@mfiano You're in the right place, just share your code and hopefully some people will read and review (also try #beginners if there's little reaction here)
Heya
I wrote a project that parses a few different binary audio file types to get metadata https://github.com/mfiano/mediacat
in mfiano.mediacat.parser
ns, usage is (parse-file "/path/to/file")
supported file types are *.ogg, *.flac, and *.mpc
This is the first bit of Clojure I did, so be nice 🙂
Also noteworthy, the first time I touched Java, interop or not 🙂
@mfiano the biggest thing I see is many usages of loop, where eg. dotimes
(for numeric bindings in series) or reduce
(for doing some action for each entry of an input and building a result) could have been used
and then the usage of the humanize library by full name instead of requiring with an alias in the util namespace
in util/sequence* - I don't think (lazy-seq (loop ...))
makes any sense at all
I tend not to alias a namespace if I'm only using it once, but fair points
yeah, that's a style thing I guess - the risk there is that eg. it works accidentally when moved to a new ns even though you don't add a require
the lazy-seq / loop combo is the one thing I see so far that might actually be a correctness concern
Can you explain that last thing about lazy-seq
. A friend of mine wrote that for me
you can wrap any sequence in lazy-seq, but that won't make it lazily generate
loop is eager, so what that code says is "create this collection eagerly, and once you are done, wrap it in a lazy-seq abstraction"
which is weird
and might or might not indicate a logic error - it's probably not even that though
also, now that I see what's inside the loop, it's a classic case of a potential concat-bomb
(you'd need a large enough input before ever seeing the issue though)
I asked them to stop by here and talk about it
but it can blow up the stack
all in all, for a first clojure project, the quality is very good
Which function was it that had the loop in the lazy seq?
sequence*
@suskeyhose https://github.com/mfiano/mediacat/blob/master/src/mfiano/mediacat/util.clj#L15
Right.
It's fully intended to be eager for that portion.
https://github.com/mfiano/mediacat/blob/master/src/mfiano/mediacat/util.clj#L19
so, the lazy-seq call around it doesn't do anything except making an empty lazy-seq instead of nil - in the loop body it's using lazy-cat on every branch
Yeah, this was after a refactor and it never occurred to me to just raise the loop form
so the lazy-seq on the outside isn't doing much but that isn't an error - just something that makes me suspicious
aha
The lazy-cat is already taking care of all the needed laziness
second issue is the eager nested calls of lazy-cat, see the blog post I linked above
Yup, I've read it.
with a large enough input it will blow the stack
Yes. Although it's unlikely to occur in this case, because the part which will blow the stack is the side that's being catenated onto, which is the set of return results from calling a transducer, which means that it's unlikely to be large.

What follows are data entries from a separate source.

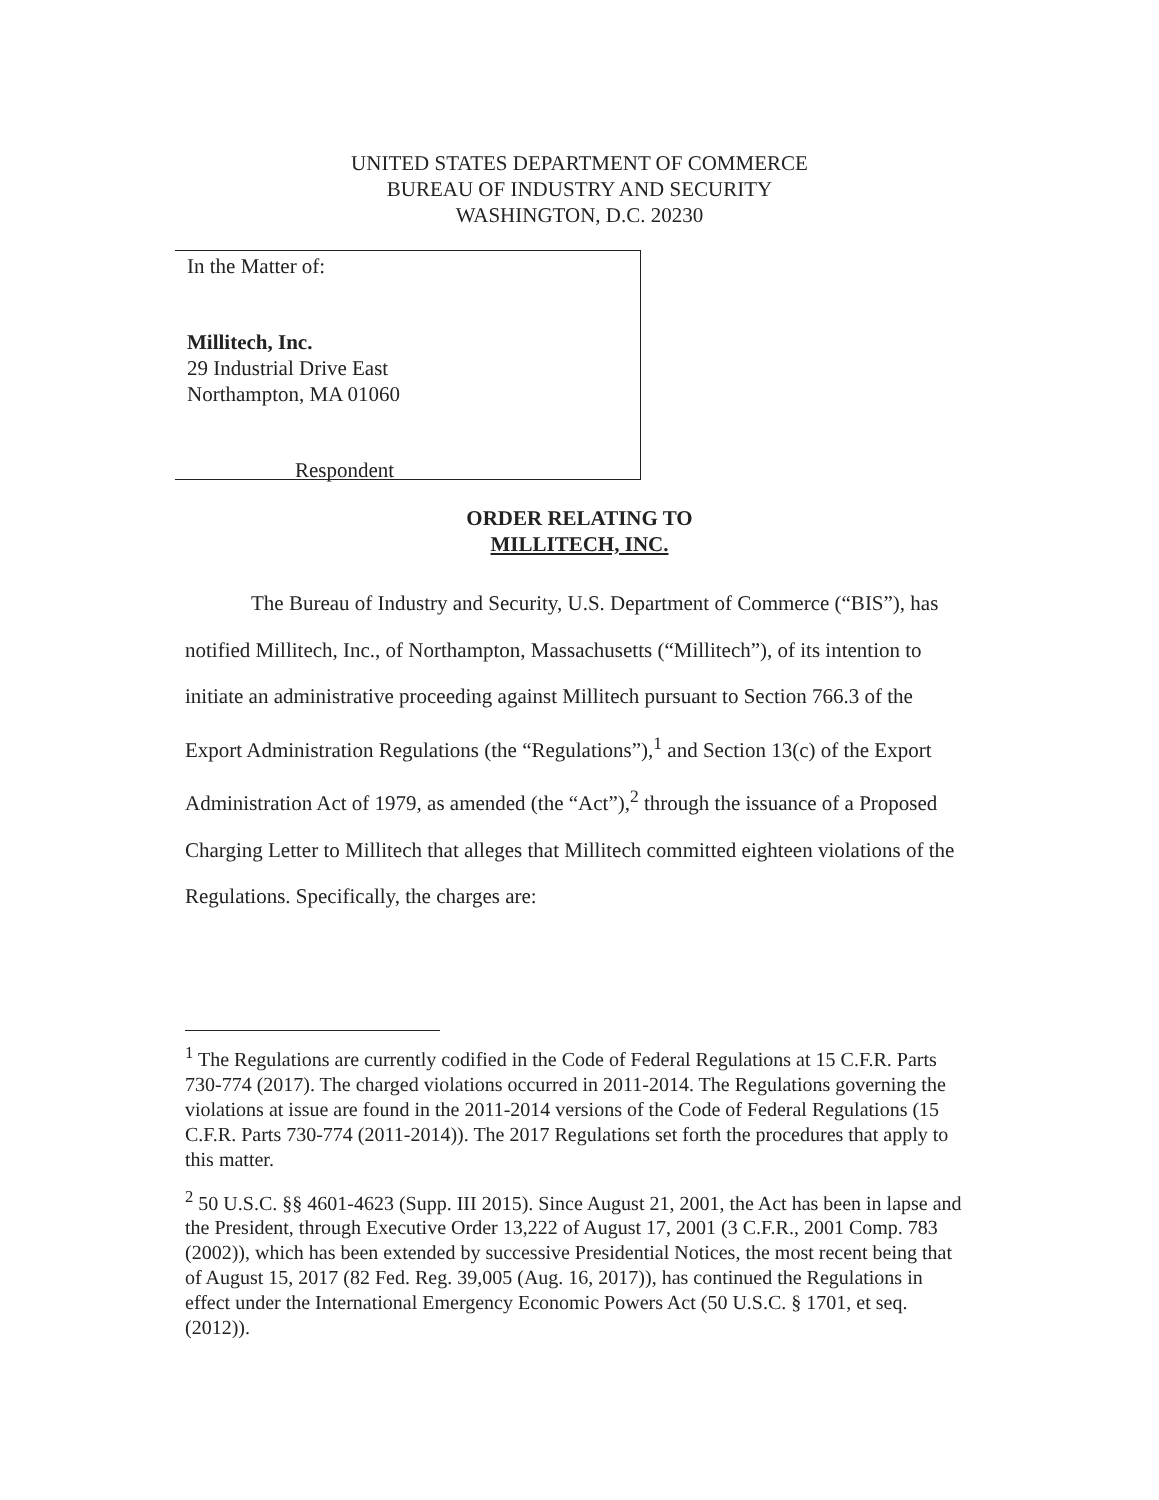UNITED STATES DEPARTMENT OF COMMERCE
BUREAU OF INDUSTRY AND SECURITY
WASHINGTON, D.C. 20230
In the Matter of:
Millitech, Inc.
29 Industrial Drive East
Northampton, MA 01060
Respondent
ORDER RELATING TO
MILLITECH, INC.
The Bureau of Industry and Security, U.S. Department of Commerce (“BIS”), has notified Millitech, Inc., of Northampton, Massachusetts (“Millitech”), of its intention to initiate an administrative proceeding against Millitech pursuant to Section 766.3 of the Export Administration Regulations (the “Regulations”),<sup>1</sup> and Section 13(c) of the Export Administration Act of 1979, as amended (the “Act”),<sup>2</sup> through the issuance of a Proposed Charging Letter to Millitech that alleges that Millitech committed eighteen violations of the Regulations. Specifically, the charges are:
<sup>1</sup> The Regulations are currently codified in the Code of Federal Regulations at 15 C.F.R. Parts 730-774 (2017). The charged violations occurred in 2011-2014. The Regulations governing the violations at issue are found in the 2011-2014 versions of the Code of Federal Regulations (15 C.F.R. Parts 730-774 (2011-2014)). The 2017 Regulations set forth the procedures that apply to this matter.
<sup>2</sup> 50 U.S.C. §§ 4601-4623 (Supp. III 2015). Since August 21, 2001, the Act has been in lapse and the President, through Executive Order 13,222 of August 17, 2001 (3 C.F.R., 2001 Comp. 783 (2002)), which has been extended by successive Presidential Notices, the most recent being that of August 15, 2017 (82 Fed. Reg. 39,005 (Aug. 16, 2017)), has continued the Regulations in effect under the International Emergency Economic Powers Act (50 U.S.C. § 1701, et seq. (2012)).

it's straightforward to replace the usage of loop/concat with a recursive call that doesn't have that danger
but you know your domain better than I do
I might try to put a little thought into it today to see if there is a better, more idiomatic way to handle this, perhaps with giving the function more intermediate values as a part of the argument list
actually yeah, that looks like an easy refactor
I'm forgetting the precise locations now, but I saw some usage of count
as a local, this is a style issue but it tends to trip me up as a reader and that kind of thing tends to cause weird bugs when refactoring
shadowing of functions with local values in general that is
Yeah, that's fair. Shadowing bindings do tend to get weird
@noisesmith Thanks a lot for the criticism. This project was very tedious...some of these binary formats were under-specified or needlessly convoluted. lazy sequences helped a bunch with transforming the data efficiently. I learned a lot for sure.
Also thanks to @suskeyhose and @seancorfield for answering all my questions along the way. You guys are awesome
(defn- sequence*
[xf coll]
(let [rf (xf (fn [xs v] (conj xs v)))
f (fn f [coll xs]
(if (seq xs)
(lazy-seq (cons (first xs) (f coll xs)))
(loop [coll coll]
(when (seq coll)
(if-let [res (rf [] (first coll))]
(if (reduced? res)
(lazy-seq (cons (first @res) (f nil xs)))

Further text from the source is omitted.